Like everything else, we have been using AI in various forms for a while now, from asking ChatGPT to write a function to asking it to explain an error, then graduating to running it on our code in the IDE, and finally to full-blown independent coding assistants.
Recently, we shifted into a much higher gear, rolling it out across most of the teams at RavenDB. I want to talk specifically about what that looks like in practice in real production software.
RavenDB is a mature codebase, with about 18 years of history behind it. The core team is a few dozen developers working on this full-time. We also care very deeply about correctness, performance, and maintainability.
With all the noise about Claude, Codex, and their ilk recently, we decided to run some experiments to see how we can leverage them to help us build RavenDB.
The numbers that got my attention
We started with features that were relatively self-contained — ambitious enough to be real work, but isolated enough that an AI agent could take them end-to-end without stepping on core aspects of RavenDB.
The first one was estimated at about a month of work for a senior developer. We completed it in two days. To be fair, a significant portion of that time was spent learning how to work effectively with Claude as an agent, learning the ropes and the right discipline and workflows, not just the task itself.
The second was estimated at roughly three months for an initial version. It was delivered in about a week. And we didn't just hit the target — we significantly exceeded the planned feature set.
In terms of efficiency, we are talking about a proper leap from what we previously could expect.
This isn't vibe coding
I want to be direct about something: this is not "prompt it and ship it." There is a discipline required here. The AI can move very fast, explore a lot of ground, and generate code that looks right, but isn’t. Code ownership and engineering responsibility don't go away; they become much more demanding.
I personally sat and read 30,000 lines of code. I had to understand what was there, push back on decisions, redirect the approach, and enforce the standards that RavenDB has built up over many years.

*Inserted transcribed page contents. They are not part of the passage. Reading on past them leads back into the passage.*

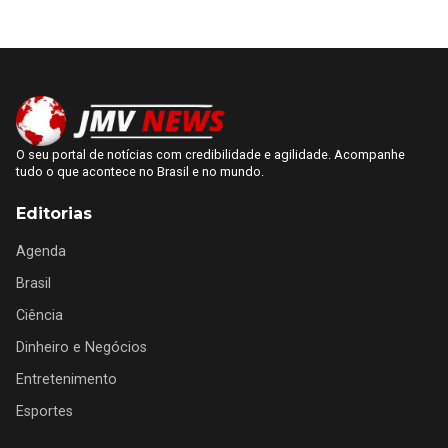
O seu portal de notícias com credibilidade e agilidade. Acompanhe
tudo o que acontece no Brasil e no mundo.
Editorias
Agenda
Brasil
Ciência
Dinheiro e Negócios
Entretenimento
Esportes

Those 30,000 lines of code didn’t appear out of thin air. They were the final result of a lot of planning, back and forth with the agent, incremental steps in the right direction (and many wrong ones, etc.).
To be fair, 30,000 lines of code sounds like a lot, right? About 60% of that is actually tests, and about half of the remaining code is boilerplate infrastructure that we need to have, but isn’t really interesting.

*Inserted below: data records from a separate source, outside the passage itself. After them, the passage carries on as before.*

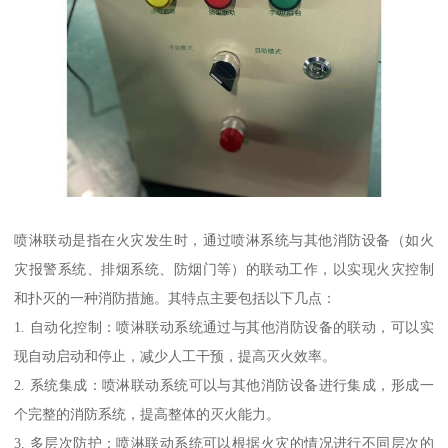
喷淋联动是指在火灾发生时，通过喷淋系统与其他消防设备（如火
灾报警系统、排烟系统、防烟门等）的联动工作，以实现火灾控制
和扑灭的一种消防措施。其特点主要包括以下几点：
1. 自动化控制：喷淋联动系统通过与其他消防设备的联动，可以实
现自动启动和停止，减少人工干预，提高灭火效率。
2. 系统集成：喷淋联动系统可以与其他消防设备进行集成，形成一
个完整的消防系统，提高整体的灭火能力。
3. 多层次防护：喷淋联动系统可以根据火灾的情况进行不同层次的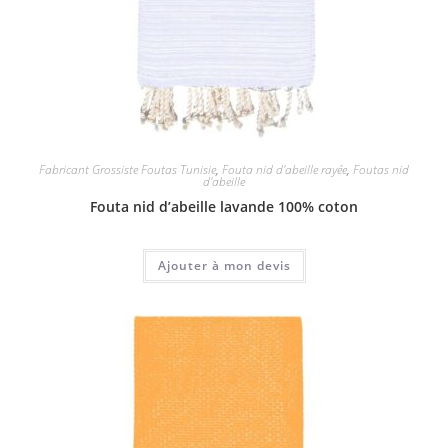
Fabricant Grossiste Foutas Tunisie
,
Fouta nid d'abeille rayée
,
Foutas nid
d'abeille
Fouta nid d’abeille lavande 100% coton
Ajouter à mon devis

The juicy parts are only around 5,000 lines or so.
In many respects, this isn’t prompt-and-go but feels a lot more like a pair programming session on steroids.
What AI agents give you is the ability to explore the problem space cheaply and quickly. After we had something built, I had a different idea about how to go about implementing it. So I asked it to do that, and it gave me something that I could actually explore.
Being able to evaluate multiple different approaches to a solution is crazy valuable. It is transformative for architectural decisions.
Having said that, using a coding agent to take all the boilerplate stuff meant that I was able to focus on the “fun parts”, the pieces that actually add the most value, not everything else that I need to do to get to that part.
What this means going forward
AI agents are going to amplify your existing engineering culture, for better or worse.
A lot of the cost of writing good software is going to move from actually writing code to reviewing it. For many people, the act of writing the code was also the part where they thought about it most deeply.
Now the thinking part moves either upfront, at the planning phase, or to the end, when you look at the pull request. Reading a pull request, you could reasonably expect to see code that has already been reasoned about and properly tamed.
Now, in some cases, this is the first time that a human is actually going to properly walk through the whole thing. To ensure proper quality, you also need to shift a lot of your focus to that part.
The bottleneck for good software is going to be the review cycle, the architectural approach, and an experienced team that can actually evaluate the output and ensure consistent high quality.
Without that, you can go very fast, but just generating code quickly is a losing proposition. You’ll go very fast directly into a painful collision with a wall.
We are still settling down and trying to properly understand the best approach to take, but I have to say that this experiment was a major success.